From any stepSuicidal intent or overdose hard-stops the flow— a crisis line and a human’s number, on screen.

“Just looking.”

Collects nothing

Answers the question. One soft, optional invite to talk.

Leaves informed — no form, no pressure.

“I need to talk to someone.”

Collects

A name and a number.

A real person calls back.

“Will you take my insurance?”

Collects

Insurance card details.

A coverage answer, right in the chat.

A full pre-screen only unlocks once someone says they’re ready — never before.

Typing “start admission” anywhere pulls a person back to the front of the line.

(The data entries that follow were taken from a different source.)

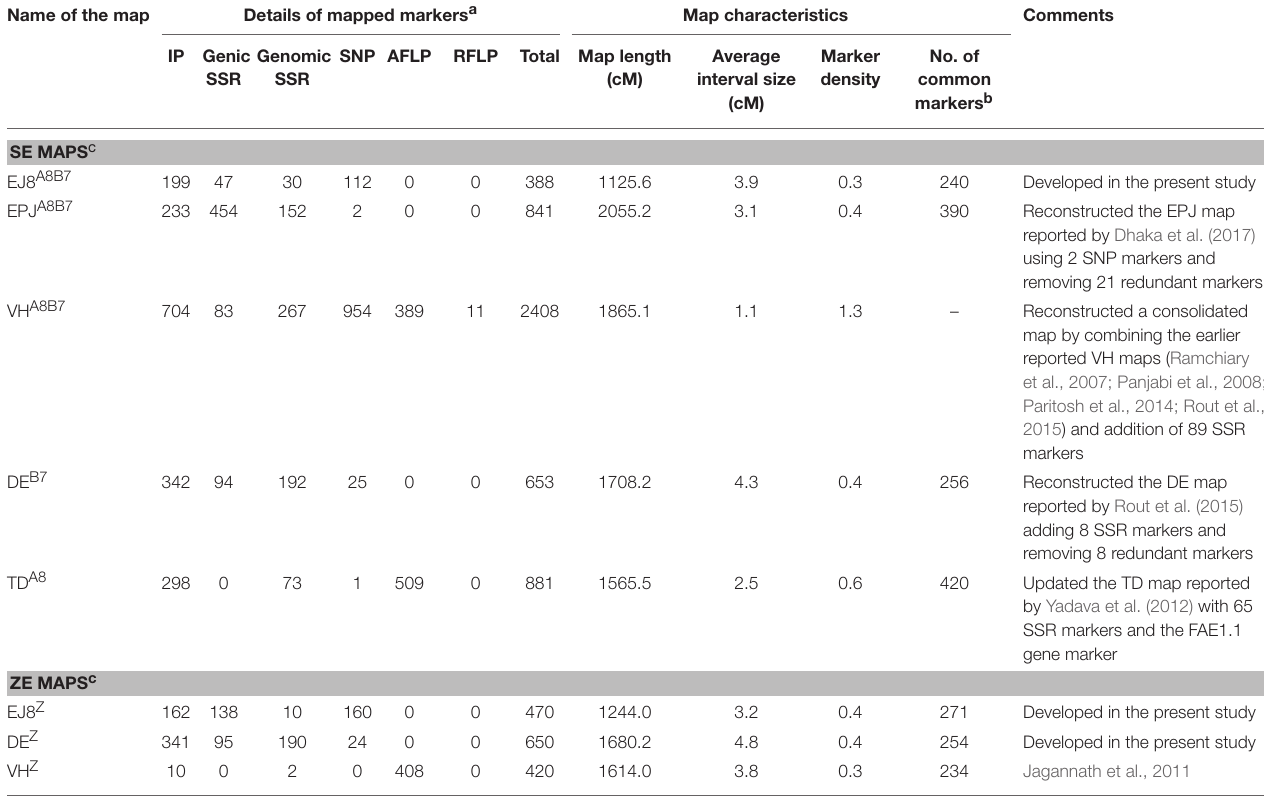
TABLE 3 | Summary of the five SE and three ZE bi-parental genetic maps. Name of the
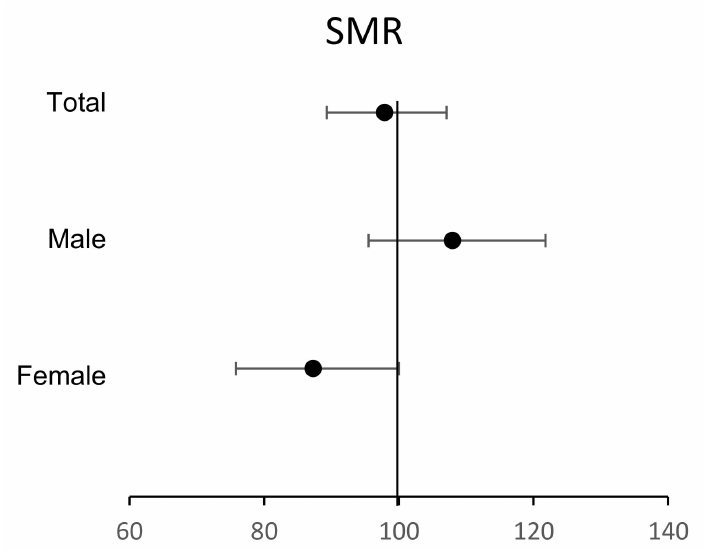
Figure 4. Forest plot of observed total deaths stratified by gender and cancer type (SMR). An SMR < 100 indicates fewer than expected deaths. An SMR = 100 indicates observed deaths equal expected deaths. An SMR > 100 indicates there were excess deaths.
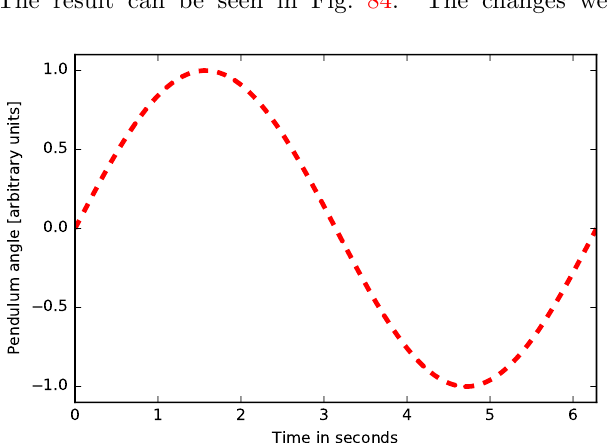
Fig. 84.— Sine curve with different color, line width, and line style have made here: specified the colour ’r’, which is red; used the “lw” for line width option to set the line width, and set the linestyle to ’dashed’ (instead of, say, ’dotted’).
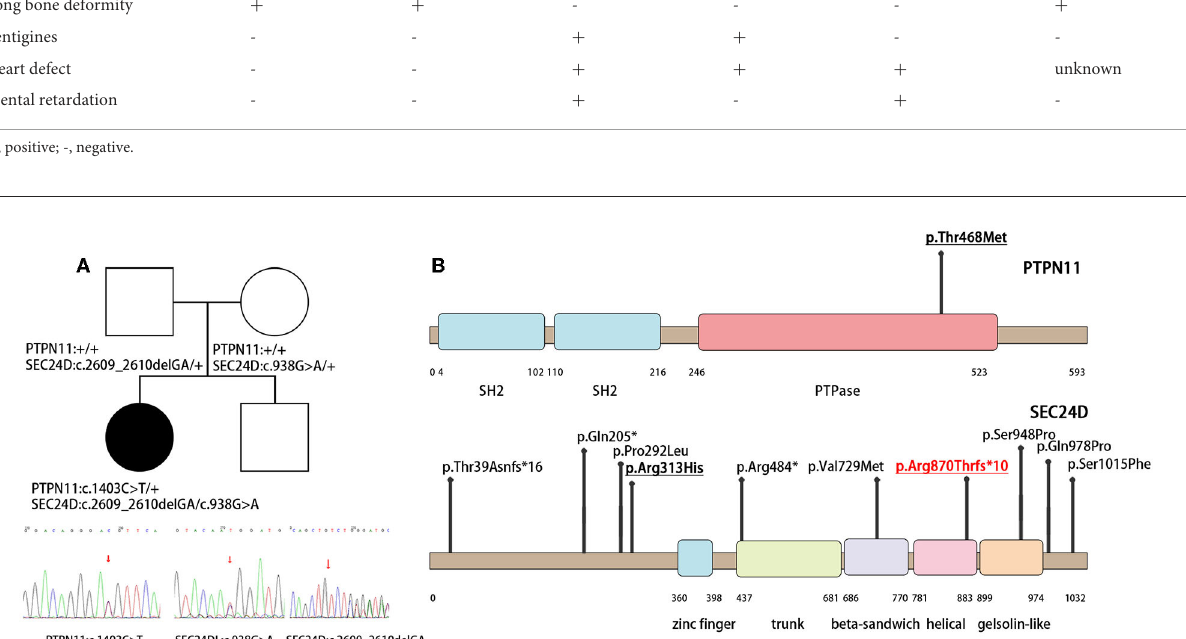
such as wormain bones, pelvis malformation and possible for repeated fractures (1, 2, 12). The dual gene mutation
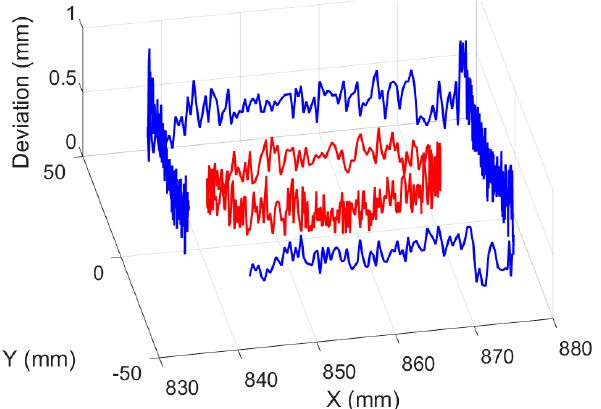
Figure 31. Experimental deburring results of target planning path and actual tool path of proximal side facet.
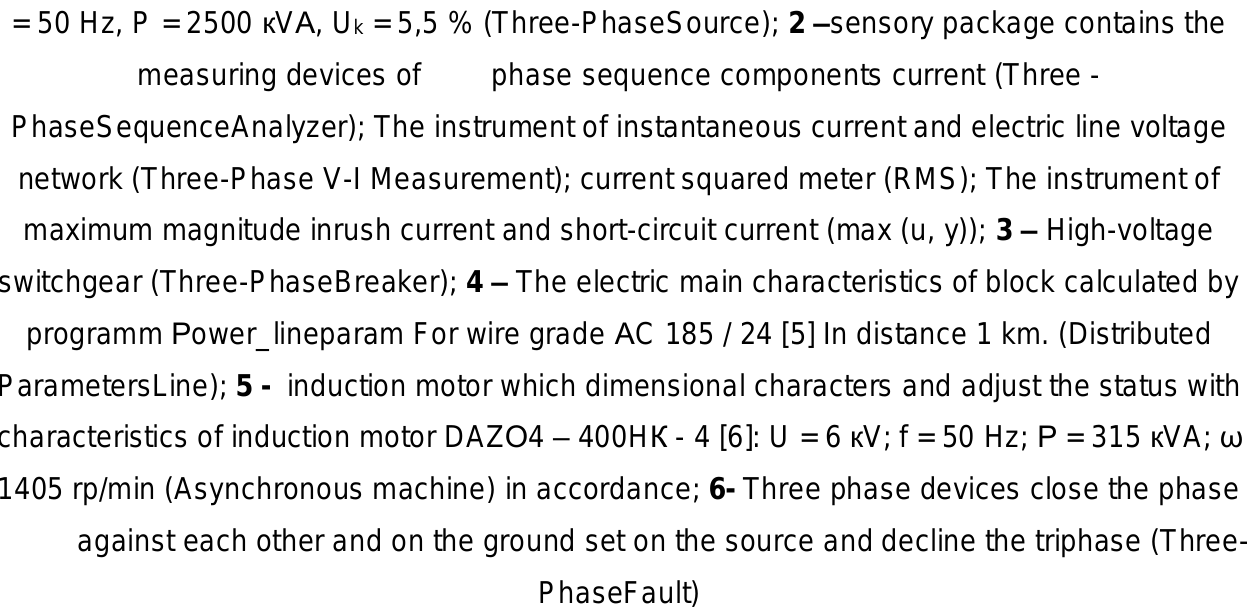
Figure 2. The model of electric system with isolated neutral: 1- three-phase power U = 6 кV, f = 50 Hz, P = 2500 кVА, U k = 5,5 % (Three-PhaseSource); 2 – sensory package contains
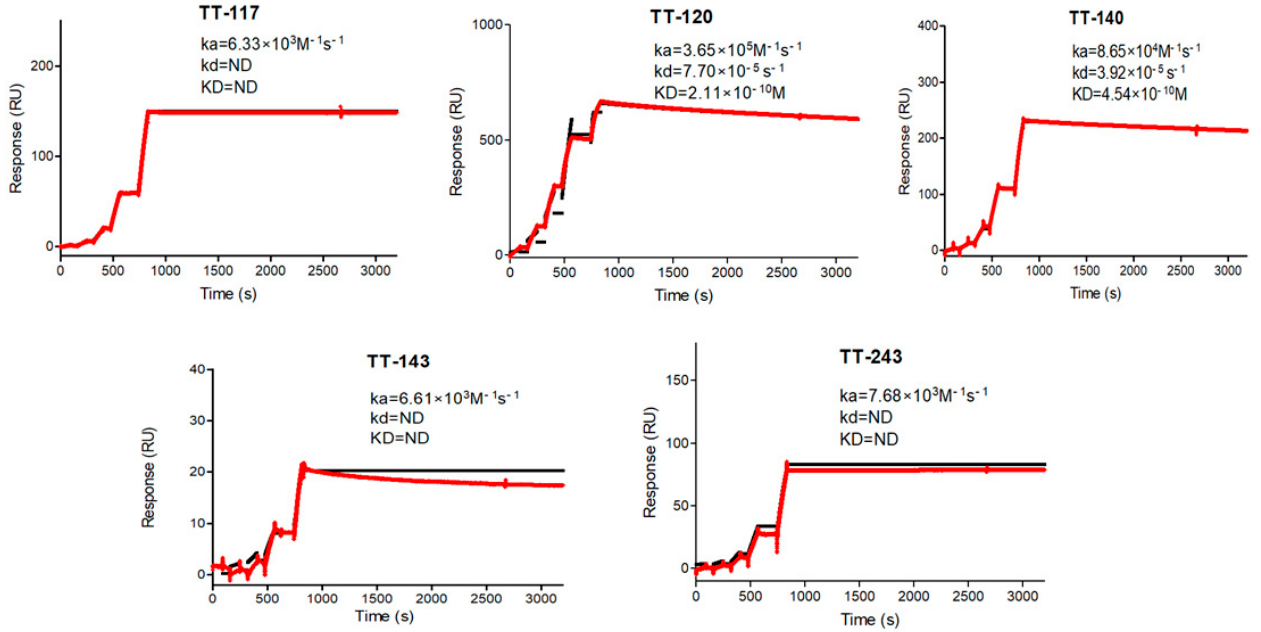
Figure 4. Binding affinity of anti-tetanus mAbs. Affinity constants were determined by single-cycle kinetics using Biacore T200 as described in the Materials and Methods. The red line represents the observed data, and the black line represents the fitted results in a Langmuir 1:1 model. ND = not determined: there was no dissociation in the period of 36,000 s. An increasing concentration of the analyte was applied without dissociation time between them. The graphs show the time up to 3000 s for better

That’s the shape a visitor feels. Underneath, it’s a few dozen scripted nodes — the real map, as designed:

The complete Care Navigator node map: dozens of scripted conversation nodes, the assistant's turns and the few data-collection points marked, every model call pinned to a node.
The full node map as designed. Blue is the assistant speaking; green, the only places data is collected; every model call pinned to a scripted node. Unglamorous on purpose — this is “the voice, not the brain” on paper.

Who did what, plainly

The node map was the real work.

The project began as an analysis of the site’s earlier, pre-LLM system — every path a conversation could take, drawn out as a node map. I prototyped the flow in Figma, then moved into code: getting the nodes and the model’s behavior to feel natural meant iterating them live, with the LLM in the loop, not on a static canvas. Claude Code typed; I decided — the build on this page is my own reference engine, white-labeled.

What that produced was a complete working skeleton — every path, every vetted answer, the crisis stop, the data boundaries, all of it running. Not a mockup: scoped to settle how the thing behaves, not to survive production traffic — every open design question answered in something you could actually use.

The handoff was that running build, the node map, and a filmed walkthrough — with one precondition: a BAA, because you don’t hand a design that captures insurance details to infrastructure that can’t legally hold them. From there the client’s engineers built it out for production — the compliance and scale a prototype gets to skip. The design was theirs to build, never to reinvent.

0
facts the model is allowed to state on its own
$0.006
per question that does reach the model

Built in about a week, and exceedingly cheap to run — it invents nothing on its own, and the little it’s trusted with costs fractions of a cent a question.

The honest claim. No conversion number lives here — the production system and its analytics are the client’s.

The next move

Gab is the front door. Couve is the building.

The intake conversation already collects everything a benefits check needs — payer, member ID, date of birth. Wiring Gab to Couve, the behavioral-health EMR, puts a real out-of-pocket number in the chat the moment coverage verifies — closing the exact gap the research map ends on: authorization silence after a person has said yes. Two projects, one system: the intake-to-admission spine.